# [Exercise]
Copy out every line of the records below word for word, changing nothing.

[Items from a dataset]

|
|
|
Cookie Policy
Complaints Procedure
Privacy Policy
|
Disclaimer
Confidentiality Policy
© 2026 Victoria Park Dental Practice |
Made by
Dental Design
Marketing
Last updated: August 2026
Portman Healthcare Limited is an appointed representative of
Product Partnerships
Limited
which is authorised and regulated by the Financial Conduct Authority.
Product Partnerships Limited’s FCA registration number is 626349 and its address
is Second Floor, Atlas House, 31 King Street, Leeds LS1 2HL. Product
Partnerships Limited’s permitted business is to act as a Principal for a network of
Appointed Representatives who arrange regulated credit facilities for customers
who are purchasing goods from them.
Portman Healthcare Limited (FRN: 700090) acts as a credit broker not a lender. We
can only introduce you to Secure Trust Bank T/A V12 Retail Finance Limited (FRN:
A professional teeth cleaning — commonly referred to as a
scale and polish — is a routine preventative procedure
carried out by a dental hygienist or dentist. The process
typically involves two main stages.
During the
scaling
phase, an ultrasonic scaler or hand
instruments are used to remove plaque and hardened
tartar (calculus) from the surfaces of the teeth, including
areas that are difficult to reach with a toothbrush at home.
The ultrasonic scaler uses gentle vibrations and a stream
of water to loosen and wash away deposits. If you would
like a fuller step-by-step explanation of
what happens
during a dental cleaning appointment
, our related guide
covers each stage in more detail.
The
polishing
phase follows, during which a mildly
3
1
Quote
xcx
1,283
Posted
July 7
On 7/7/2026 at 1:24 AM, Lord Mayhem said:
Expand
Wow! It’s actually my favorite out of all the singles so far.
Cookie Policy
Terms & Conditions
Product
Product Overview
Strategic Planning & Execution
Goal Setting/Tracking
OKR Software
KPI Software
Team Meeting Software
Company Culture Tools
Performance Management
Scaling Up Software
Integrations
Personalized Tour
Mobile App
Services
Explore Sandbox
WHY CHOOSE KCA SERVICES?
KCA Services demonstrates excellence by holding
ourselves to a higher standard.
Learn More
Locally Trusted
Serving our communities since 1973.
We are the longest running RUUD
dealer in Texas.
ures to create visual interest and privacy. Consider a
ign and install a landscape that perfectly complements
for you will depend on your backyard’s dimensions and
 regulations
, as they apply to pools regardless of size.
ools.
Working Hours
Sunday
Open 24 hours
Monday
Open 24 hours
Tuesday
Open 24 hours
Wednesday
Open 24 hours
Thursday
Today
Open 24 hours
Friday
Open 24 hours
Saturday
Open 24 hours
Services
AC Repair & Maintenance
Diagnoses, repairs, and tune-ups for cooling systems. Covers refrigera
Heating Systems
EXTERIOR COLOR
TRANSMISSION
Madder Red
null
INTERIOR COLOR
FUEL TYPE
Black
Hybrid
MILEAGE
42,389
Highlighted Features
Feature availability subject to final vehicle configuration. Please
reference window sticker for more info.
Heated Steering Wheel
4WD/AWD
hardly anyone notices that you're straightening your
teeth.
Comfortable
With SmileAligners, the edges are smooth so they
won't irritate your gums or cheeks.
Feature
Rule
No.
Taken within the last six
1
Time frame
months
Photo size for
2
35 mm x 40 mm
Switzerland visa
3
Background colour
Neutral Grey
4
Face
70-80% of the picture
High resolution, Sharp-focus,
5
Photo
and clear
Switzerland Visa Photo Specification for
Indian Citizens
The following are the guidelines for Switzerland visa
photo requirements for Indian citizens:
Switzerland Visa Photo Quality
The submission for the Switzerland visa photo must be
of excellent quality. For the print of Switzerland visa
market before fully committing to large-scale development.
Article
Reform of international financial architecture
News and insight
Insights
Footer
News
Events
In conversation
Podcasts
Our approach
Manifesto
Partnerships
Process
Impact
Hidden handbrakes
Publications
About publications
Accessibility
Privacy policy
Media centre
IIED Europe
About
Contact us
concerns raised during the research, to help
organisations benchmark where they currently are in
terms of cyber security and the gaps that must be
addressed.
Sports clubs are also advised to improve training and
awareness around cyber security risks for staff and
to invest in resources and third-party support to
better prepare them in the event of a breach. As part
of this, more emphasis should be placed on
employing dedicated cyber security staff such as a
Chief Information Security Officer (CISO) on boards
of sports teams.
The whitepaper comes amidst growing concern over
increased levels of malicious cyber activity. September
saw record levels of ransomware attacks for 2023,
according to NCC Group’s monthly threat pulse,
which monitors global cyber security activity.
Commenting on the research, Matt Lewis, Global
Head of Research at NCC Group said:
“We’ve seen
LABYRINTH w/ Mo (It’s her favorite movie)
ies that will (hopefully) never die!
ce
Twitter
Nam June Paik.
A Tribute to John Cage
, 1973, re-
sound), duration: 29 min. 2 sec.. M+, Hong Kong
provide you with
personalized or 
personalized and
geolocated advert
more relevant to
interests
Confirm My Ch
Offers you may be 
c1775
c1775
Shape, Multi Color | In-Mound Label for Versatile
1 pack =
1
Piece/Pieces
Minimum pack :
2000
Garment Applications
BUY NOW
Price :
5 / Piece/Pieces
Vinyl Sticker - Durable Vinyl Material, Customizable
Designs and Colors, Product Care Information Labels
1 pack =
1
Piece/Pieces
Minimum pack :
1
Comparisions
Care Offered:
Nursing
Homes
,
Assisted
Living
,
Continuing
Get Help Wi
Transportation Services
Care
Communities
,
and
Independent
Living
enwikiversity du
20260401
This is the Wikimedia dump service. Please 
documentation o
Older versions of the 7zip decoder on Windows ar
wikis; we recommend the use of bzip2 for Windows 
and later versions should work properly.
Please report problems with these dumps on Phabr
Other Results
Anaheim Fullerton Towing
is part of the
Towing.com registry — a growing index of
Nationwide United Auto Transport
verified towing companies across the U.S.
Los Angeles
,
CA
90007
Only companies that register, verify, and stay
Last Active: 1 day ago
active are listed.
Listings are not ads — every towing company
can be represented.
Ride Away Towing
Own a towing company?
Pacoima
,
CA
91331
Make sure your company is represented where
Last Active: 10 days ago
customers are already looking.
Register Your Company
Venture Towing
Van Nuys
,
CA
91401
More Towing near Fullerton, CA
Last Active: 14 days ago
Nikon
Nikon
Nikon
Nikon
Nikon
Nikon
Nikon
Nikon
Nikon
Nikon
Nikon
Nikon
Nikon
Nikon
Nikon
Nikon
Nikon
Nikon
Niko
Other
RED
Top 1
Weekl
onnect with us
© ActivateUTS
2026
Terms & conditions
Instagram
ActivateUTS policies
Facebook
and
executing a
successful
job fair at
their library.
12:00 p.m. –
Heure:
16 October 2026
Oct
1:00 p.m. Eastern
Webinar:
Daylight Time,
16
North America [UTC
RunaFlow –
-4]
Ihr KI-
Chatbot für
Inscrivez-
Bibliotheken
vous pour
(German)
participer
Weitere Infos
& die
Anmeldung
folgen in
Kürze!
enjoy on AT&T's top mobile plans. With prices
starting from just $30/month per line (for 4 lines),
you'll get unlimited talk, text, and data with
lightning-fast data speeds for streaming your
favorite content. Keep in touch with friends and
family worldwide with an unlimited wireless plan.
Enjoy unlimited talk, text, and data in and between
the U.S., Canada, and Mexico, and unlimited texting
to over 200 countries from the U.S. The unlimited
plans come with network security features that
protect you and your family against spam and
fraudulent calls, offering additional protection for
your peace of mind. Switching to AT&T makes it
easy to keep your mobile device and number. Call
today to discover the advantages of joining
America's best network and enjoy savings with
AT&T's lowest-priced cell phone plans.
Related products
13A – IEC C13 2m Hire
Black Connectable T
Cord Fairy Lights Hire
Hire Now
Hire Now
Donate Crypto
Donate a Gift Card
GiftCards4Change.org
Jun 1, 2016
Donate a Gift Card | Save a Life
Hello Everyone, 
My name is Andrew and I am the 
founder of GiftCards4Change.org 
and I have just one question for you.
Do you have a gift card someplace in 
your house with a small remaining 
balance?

# [Written answer]
|
|
|
Cookie Policy
Complaints Procedure
Privacy Policy
|
Disclaimer
Confidentiality Policy
© 2026 Victoria Park Dental Practice |
Made by
Dental Design
Marketing
Last updated: August 2026
Portman Healthcare Limited is an appointed representative of
Product Partnerships
Limited
which is authorised and regulated by the Financial Conduct Authority.
Product Partnerships Limited’s FCA registration number is 626349 and its address
is Second Floor, Atlas House, 31 King Street, Leeds LS1 2HL. Product
Partnerships Limited’s permitted business is to act as a Principal for a network of
Appointed Representatives who arrange regulated credit facilities for customers
who are purchasing goods from them.
Portman Healthcare Limited (FRN: 700090) acts as a credit broker not a lender. We
can only introduce you to Secure Trust Bank T/A V12 Retail Finance Limited (FRN:
A professional teeth cleaning — commonly referred to as a
scale and polish — is a routine preventative procedure
carried out by a dental hygienist or dentist. The process
typically involves two main stages.
During the
scaling
phase, an ultrasonic scaler or hand
instruments are used to remove plaque and hardened
tartar (calculus) from the surfaces of the teeth, including
areas that are difficult to reach with a toothbrush at home.
The ultrasonic scaler uses gentle vibrations and a stream
of water to loosen and wash away deposits. If you would
like a fuller step-by-step explanation of
what happens
during a dental cleaning appointment
, our related guide
covers each stage in more detail.
The
polishing
phase follows, during which a mildly
3
1
Quote
xcx
1,283
Posted
July 7
On 7/7/2026 at 1:24 AM, Lord Mayhem said:
Expand
Wow! It’s actually my favorite out of all the singles so far.
Cookie Policy
Terms & Conditions
Product
Product Overview
Strategic Planning & Execution
Goal Setting/Tracking
OKR Software
KPI Software
Team Meeting Software
Company Culture Tools
Performance Management
Scaling Up Software
Integrations
Personalized Tour
Mobile App
Services
Explore Sandbox
WHY CHOOSE KCA SERVICES?
KCA Services demonstrates excellence by holding
ourselves to a higher standard.
Learn More
Locally Trusted
Serving our communities since 1973.
We are the longest running RUUD
dealer in Texas.
ures to create visual interest and privacy. Consider a
ign and install a landscape that perfectly complements
for you will depend on your backyard’s dimensions and
 regulations
, as they apply to pools regardless of size.
ools.
Working Hours
Sunday
Open 24 hours
Monday
Open 24 hours
Tuesday
Open 24 hours
Wednesday
Open 24 hours
Thursday
Today
Open 24 hours
Friday
Open 24 hours
Saturday
Open 24 hours
Services
AC Repair & Maintenance
Diagnoses, repairs, and tune-ups for cooling systems. Covers refrigera
Heating Systems
EXTERIOR COLOR
TRANSMISSION
Madder Red
null
INTERIOR COLOR
FUEL TYPE
Black
Hybrid
MILEAGE
42,389
Highlighted Features
Feature availability subject to final vehicle configuration. Please
reference window sticker for more info.
Heated Steering Wheel
4WD/AWD
hardly anyone notices that you're straightening your
teeth.
Comfortable
With SmileAligners, the edges are smooth so they
won't irritate your gums or cheeks.
Feature
Rule
No.
Taken within the last six
1
Time frame
months
Photo size for
2
35 mm x 40 mm
Switzerland visa
3
Background colour
Neutral Grey
4
Face
70-80% of the picture
High resolution, Sharp-focus,
5
Photo
and clear
Switzerland Visa Photo Specification for
Indian Citizens
The following are the guidelines for Switzerland visa
photo requirements for Indian citizens:
Switzerland Visa Photo Quality
The submission for the Switzerland visa photo must be
of excellent quality. For the print of Switzerland visa
market before fully committing to large-scale development.
Article
Reform of international financial architecture
News and insight
Insights
Footer
News
Events
In conversation
Podcasts
Our approach
Manifesto
Partnerships
Process
Impact
Hidden handbrakes
Publications
About publications
Accessibility
Privacy policy
Media centre
IIED Europe
About
Contact us
concerns raised during the research, to help
organisations benchmark where they currently are in
terms of cyber security and the gaps that must be
addressed.
Sports clubs are also advised to improve training and
awareness around cyber security risks for staff and
to invest in resources and third-party support to
better prepare them in the event of a breach. As part
of this, more emphasis should be placed on
employing dedicated cyber security staff such as a
Chief Information Security Officer (CISO) on boards
of sports teams.
The whitepaper comes amidst growing concern over
increased levels of malicious cyber activity. September
saw record levels of ransomware attacks for 2023,
according to NCC Group’s monthly threat pulse,
which monitors global cyber security activity.
Commenting on the research, Matt Lewis, Global
Head of Research at NCC Group said:
“We’ve seen
LABYRINTH w/ Mo (It’s her favorite movie)
ies that will (hopefully) never die!
ce
Twitter
Nam June Paik.
A Tribute to John Cage
, 1973, re-
sound), duration: 29 min. 2 sec.. M+, Hong Kong
provide you with
personalized or 
personalized and
geolocated advert
more relevant to
interests
Confirm My Ch
Offers you may be 
c1775
c1775
Shape, Multi Color | In-Mound Label for Versatile
1 pack =
1
Piece/Pieces
Minimum pack :
2000
Garment Applications
BUY NOW
Price :
5 / Piece/Pieces
Vinyl Sticker - Durable Vinyl Material, Customizable
Designs and Colors, Product Care Information Labels
1 pack =
1
Piece/Pieces
Minimum pack :
1
Comparisions
Care Offered:
Nursing
Homes
,
Assisted
Living
,
Continuing
Get Help Wi
Transportation Services
Care
Communities
,
and
Independent
Living
enwikiversity du
20260401
This is the Wikimedia dump service. Please 
documentation o
Older versions of the 7zip decoder on Windows ar
wikis; we recommend the use of bzip2 for Windows 
and later versions should work properly.
Please report problems with these dumps on Phabr
Other Results
Anaheim Fullerton Towing
is part of the
Towing.com registry — a growing index of
Nationwide United Auto Transport
verified towing companies across the U.S.
Los Angeles
,
CA
90007
Only companies that register, verify, and stay
Last Active: 1 day ago
active are listed.
Listings are not ads — every towing company
can be represented.
Ride Away Towing
Own a towing company?
Pacoima
,
CA
91331
Make sure your company is represented where
Last Active: 10 days ago
customers are already looking.
Register Your Company
Venture Towing
Van Nuys
,
CA
91401
More Towing near Fullerton, CA
Last Active: 14 days ago
Nikon
Nikon
Nikon
Nikon
Nikon
Nikon
Nikon
Nikon
Nikon
Nikon
Nikon
Nikon
Nikon
Nikon
Nikon
Nikon
Nikon
Nikon
Niko
Other
RED
Top 1
Weekl
onnect with us
© ActivateUTS
2026
Terms & conditions
Instagram
ActivateUTS policies
Facebook
and
executing a
successful
job fair at
their library.
12:00 p.m. –
Heure:
16 October 2026
Oct
1:00 p.m. Eastern
Webinar:
Daylight Time,
16
North America [UTC
RunaFlow –
-4]
Ihr KI-
Chatbot für
Inscrivez-
Bibliotheken
vous pour
(German)
participer
Weitere Infos
& die
Anmeldung
folgen in
Kürze!
enjoy on AT&T's top mobile plans. With prices
starting from just $30/month per line (for 4 lines),
you'll get unlimited talk, text, and data with
lightning-fast data speeds for streaming your
favorite content. Keep in touch with friends and
family worldwide with an unlimited wireless plan.
Enjoy unlimited talk, text, and data in and between
the U.S., Canada, and Mexico, and unlimited texting
to over 200 countries from the U.S. The unlimited
plans come with network security features that
protect you and your family against spam and
fraudulent calls, offering additional protection for
your peace of mind. Switching to AT&T makes it
easy to keep your mobile device and number. Call
today to discover the advantages of joining
America's best network and enjoy savings with
AT&T's lowest-priced cell phone plans.
Related products
13A – IEC C13 2m Hire
Black Connectable T
Cord Fairy Lights Hire
Hire Now
Hire Now
Donate Crypto
Donate a Gift Card
GiftCards4Change.org
Jun 1, 2016
Donate a Gift Card | Save a Life
Hello Everyone, 
My name is Andrew and I am the 
founder of GiftCards4Change.org 
and I have just one question for you.
Do you have a gift card someplace in 
your house with a small remaining 
balance?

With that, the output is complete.